St. Damien’s birth home in Tremelo, Belgium, underwent a monthslong restoration that included the addition of a permanent exhibit and a touchscreen journey of his life. (Courtesy Ruben Boon / Damien Museum)
Hawaii Catholic Herald
St. Damien’s Belgian birth home is now open to the general public after months of restoration.
Ruben Boon, curator of the Damien Museum in Tremelo, said in an email bulletin that the work took about nine months. The restoration included the installation of a permanent exhibit featuring “original furniture and interior elements, Damien’s original coffin, Damien’s chasuble, Damien’s chalice and mission cross” and more, he wrote.
A touchscreen features St. Damien’s journey from Belgium to Kalaupapa, including the places in Europe and Hawaii where he lived and worked.
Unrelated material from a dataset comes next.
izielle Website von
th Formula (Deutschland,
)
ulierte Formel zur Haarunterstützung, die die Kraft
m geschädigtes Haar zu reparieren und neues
St. Damien was born Jozef de Veuster in Tremelo in 1840. He entered the novitiate for the Congregation of the Sacred Hearts of Jesus and Mary in 1859 — taking the name Damien — and arrived in Hawaii in place of his ill brother in 1864.
He was ordained a priest at the Cathedral of Our Lady of Peace in Honolulu that year, and spent nearly a decade on Hawaii island before going to Molokai to minister to leprosy patients on the remote Kalaupapa peninsula.
Father Damien remained on the peninsula, eventually developing leprosy (now called Hansen’s disease) himself in 1886 and dying three years later. He was beatified in 1995 and canonized in 2009.